Atanásio Mykonios estabelece uma diferença entre a reprodução e a criação diante do que ele chama de “a verdade de todas as coisas”. Enquanto a primeira repousa sobre a repetição dos prazeres da vida, a segunda “… inverte algo, pode abrir um buraco naquilo que aparentemente é vivido e significado como normal”, e, justamente onde ele situa o aspecto subversivo do “fazer-criar”.

Fernanda Otoni Brisset (EBP/AMP), juntamente com a autorização da revista La Libertad de pluma, disponibilizou, gentilmente, seu texto O povo e a peste para publicá-lo na rubrica Fora da Série de nosso Boletim. Texto que traz a marca de um Brasil que sofre a crise político-sanitária, escancarando as fragilidades e desigualdades sociais e onde o “discurso da banalização da morte” se faz presentes em diversas facetas. Fernanda Otoni restitui um saber às pessoas em situação de vulnerabilidade e marginalidade, apostando que ele é a bússola para “a emergência do laço social”. E segue: “Como transmitir aos governantes a política desse saber fazer que, há séculos, com seu gingado num corpo de poucas palavras, extrai alguma alegria do infinito de sua falta a ser?”

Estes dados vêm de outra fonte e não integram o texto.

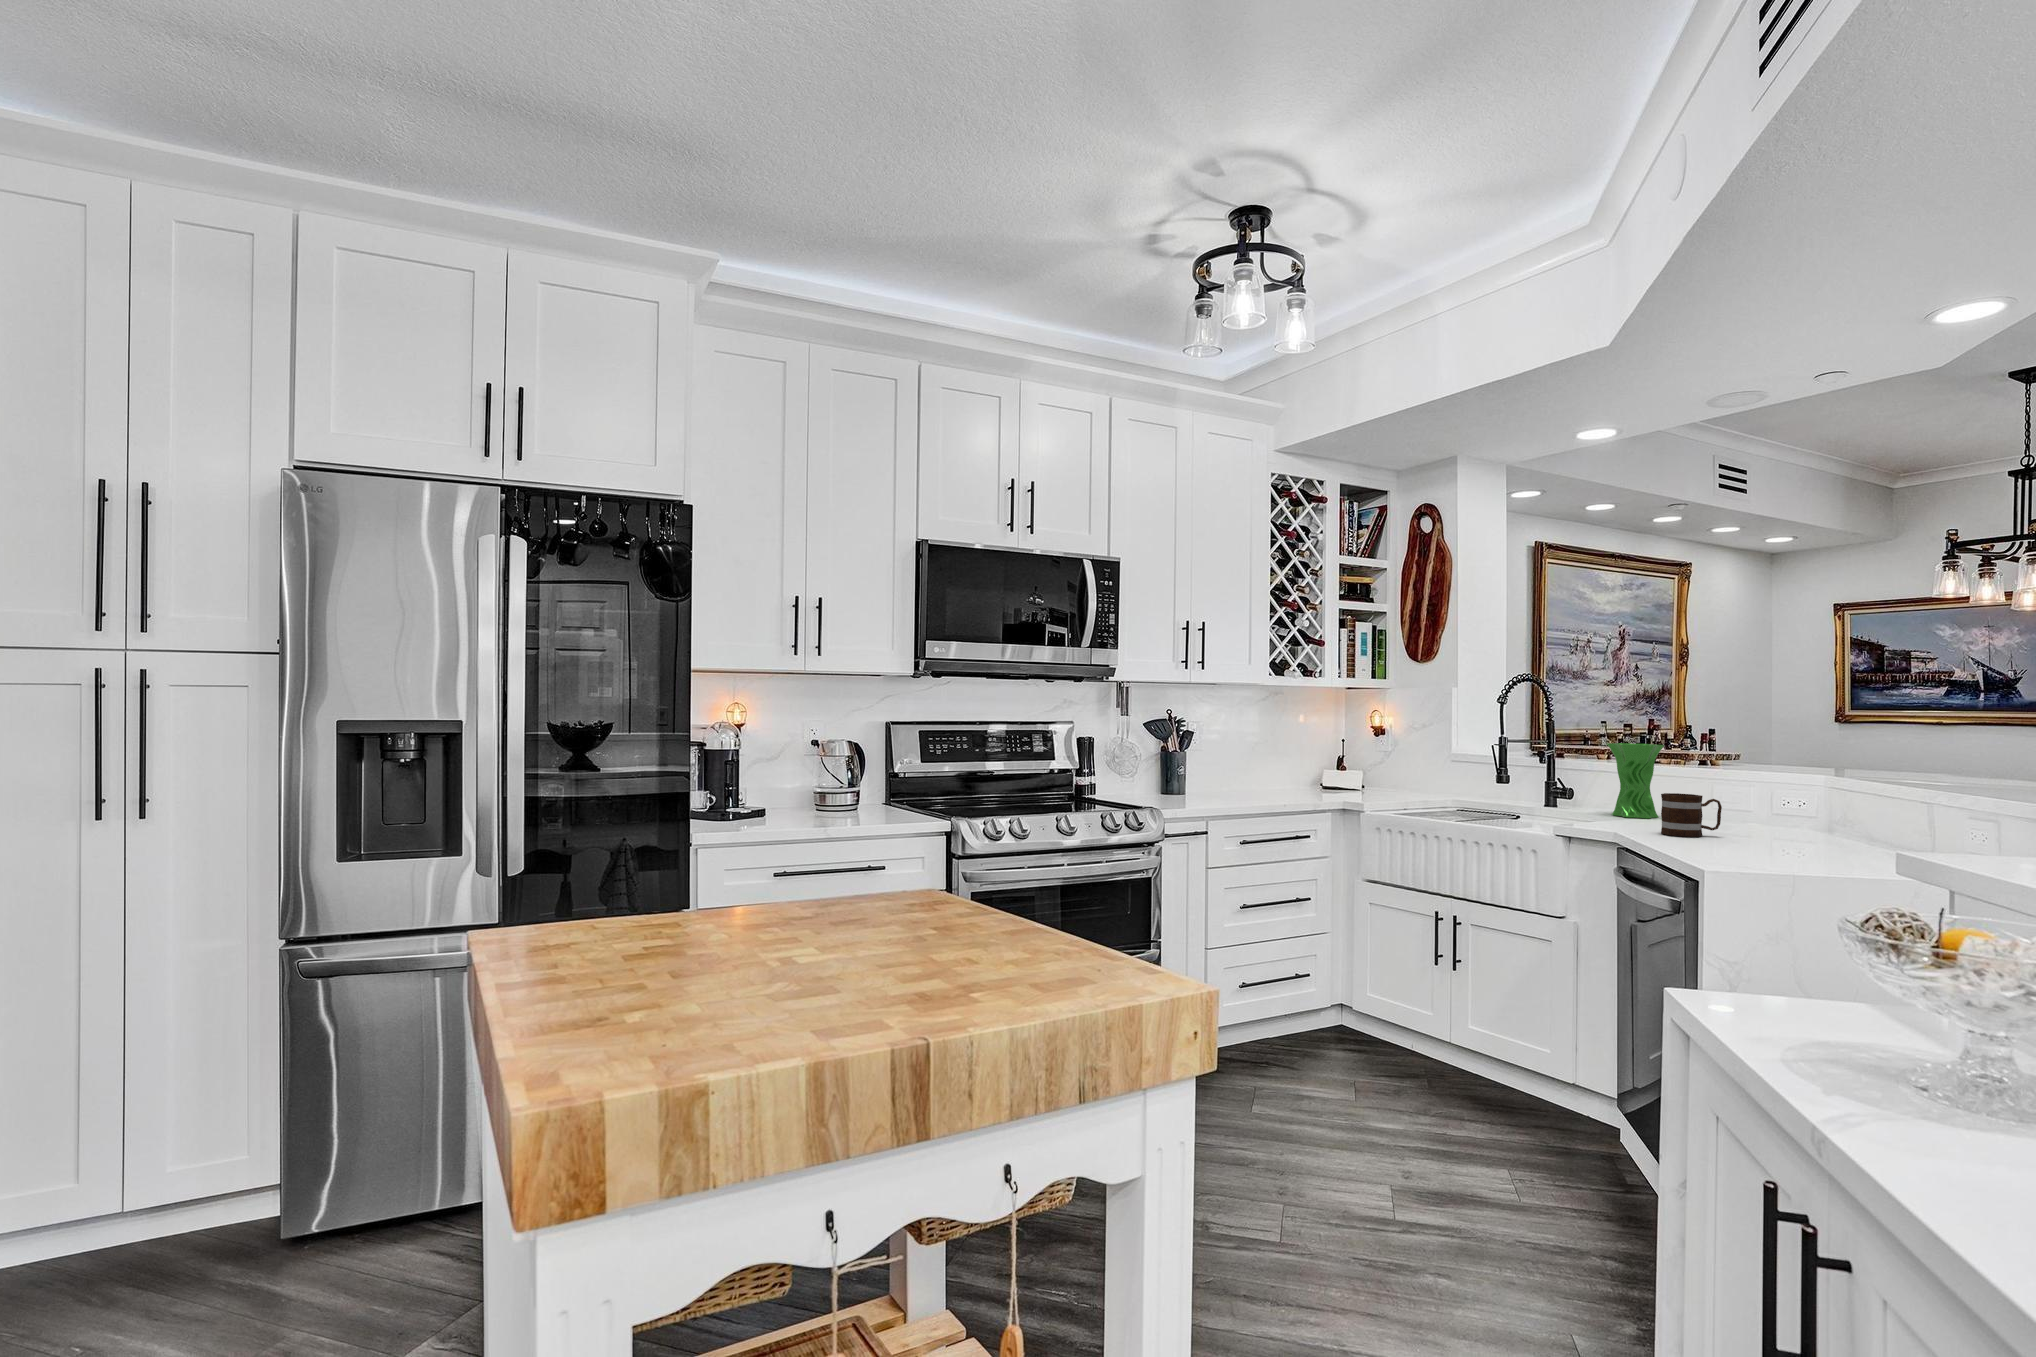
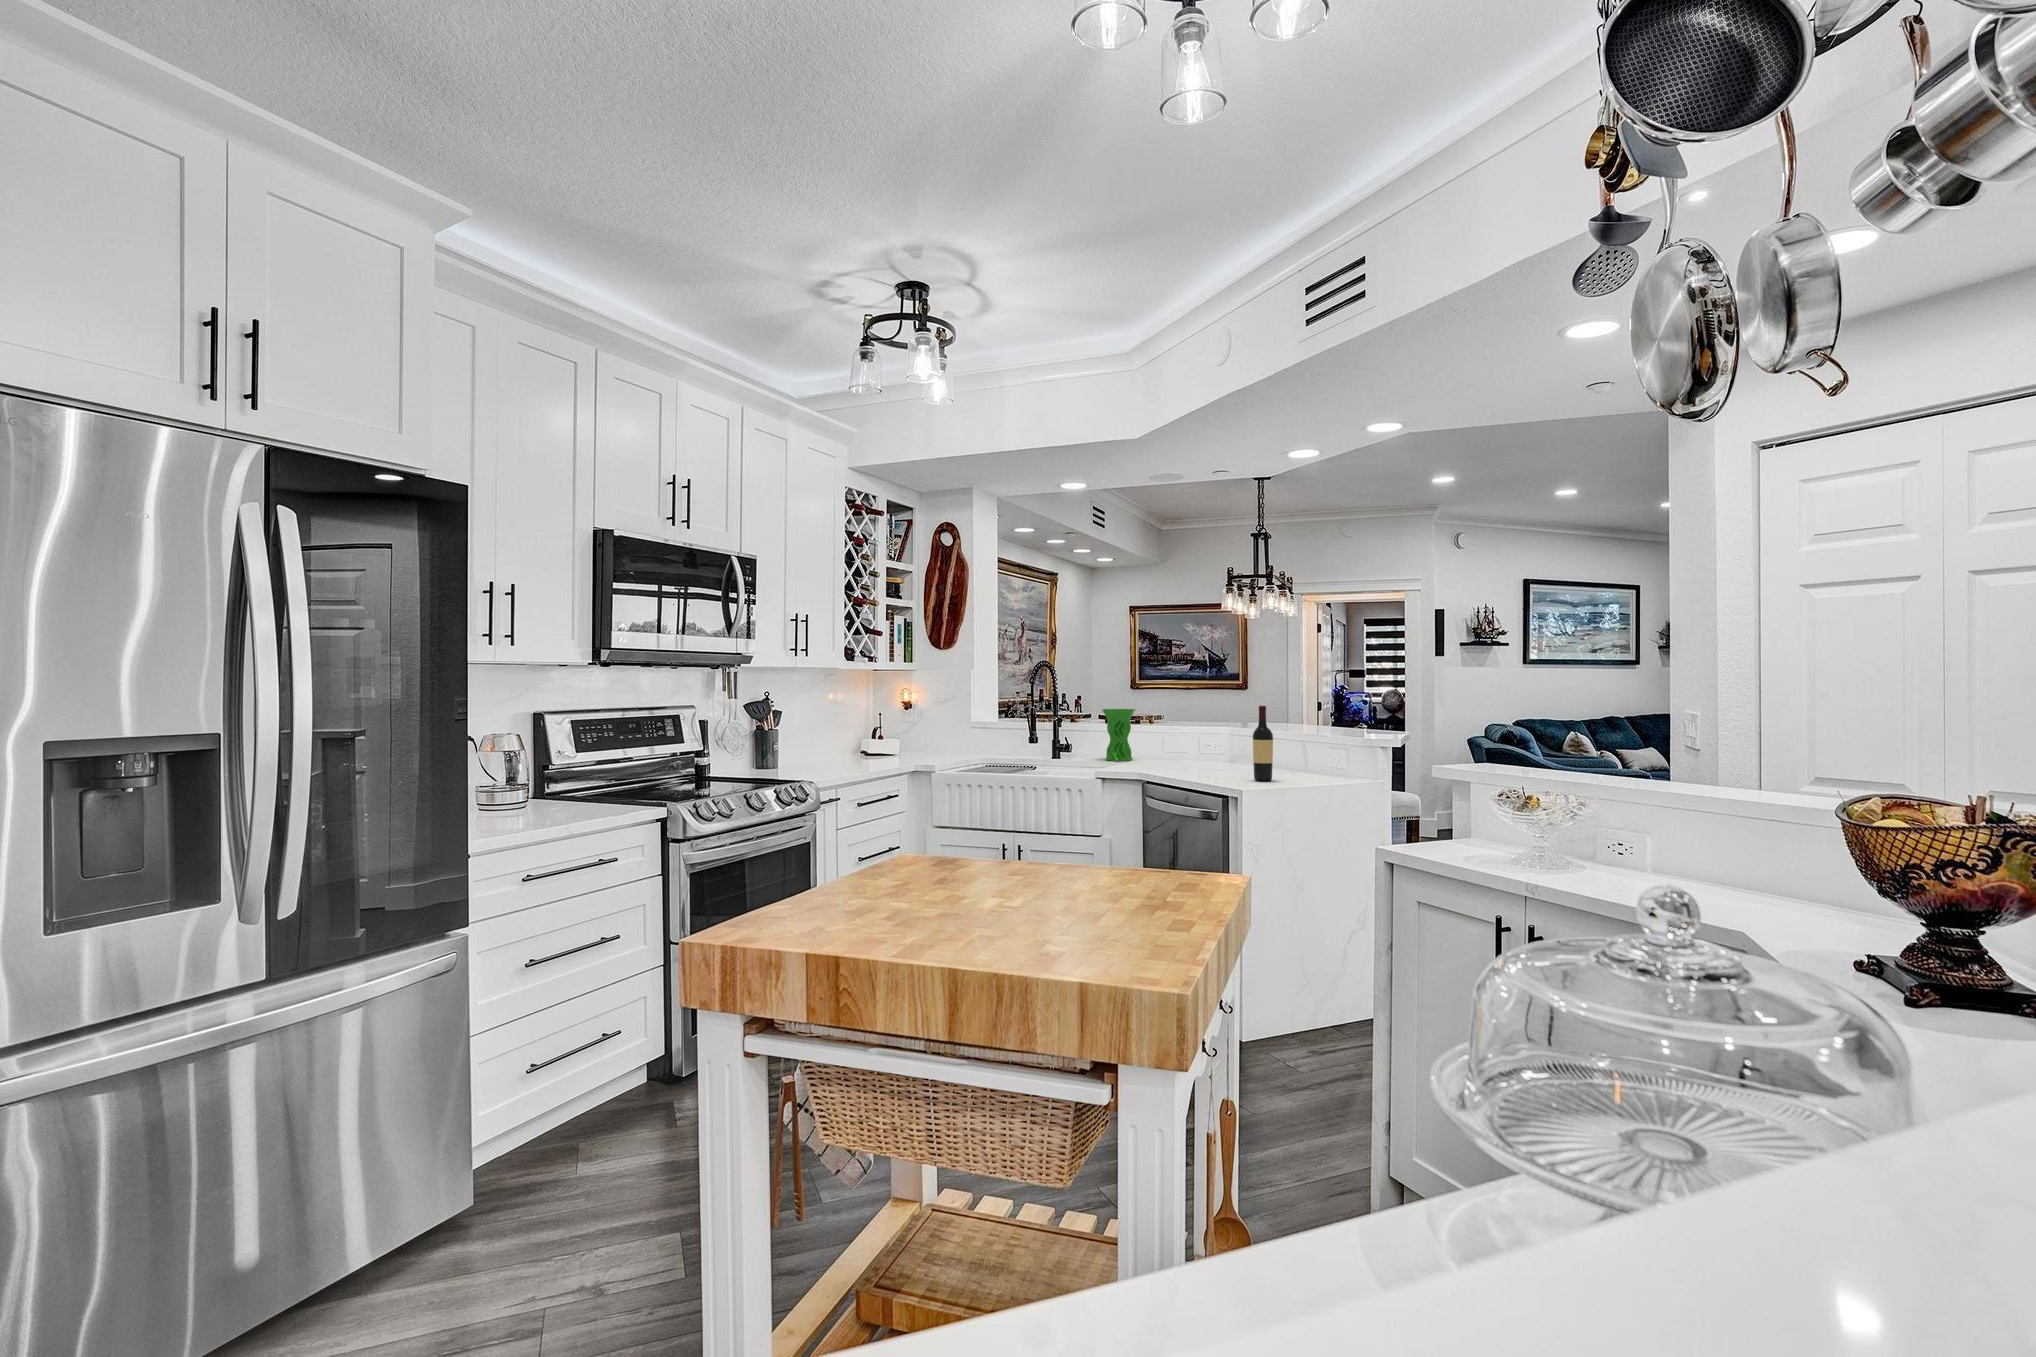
wine bottle: none [1775,745,1815,867] -> present [1253,706,1273,781]
mug: present [1661,793,1722,837] -> none [1160,741,1193,770]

A Comissão de Referências Bibliográficas, através de um trabalho de pesquisa minucioso e fino sobre o tema das Jornadas, nos alimenta com novas referências bibliográficas que, certamente, contribuirão com as investigações e os aprofundamentos acerca das subversões. Os marcadores de textos, realizados por colegas de São Paulo, trazem novos breves comentários de referências bibliográficas do Boletim precedente e que também nos servem de inspiração para nos lançarmos ao trabalho de escrita. As orientações para o envio de trabalhos, bem como as Versões do Tema estão comtempladas nesse Boletim, lembrando que a data limite para submeter um trabalho às mesas simultâneas é o dia 25 de outubro de 2020.

O programa das Jornadas, as informações para a formação de cartéis relâmpagos e para a realização da inscrição única (caso você ainda não tenha feito o pagamento no valor de R150, 00) também se encontram disponíveis nesse número.

Boa leitura, bom trabalho e boas Jornadas!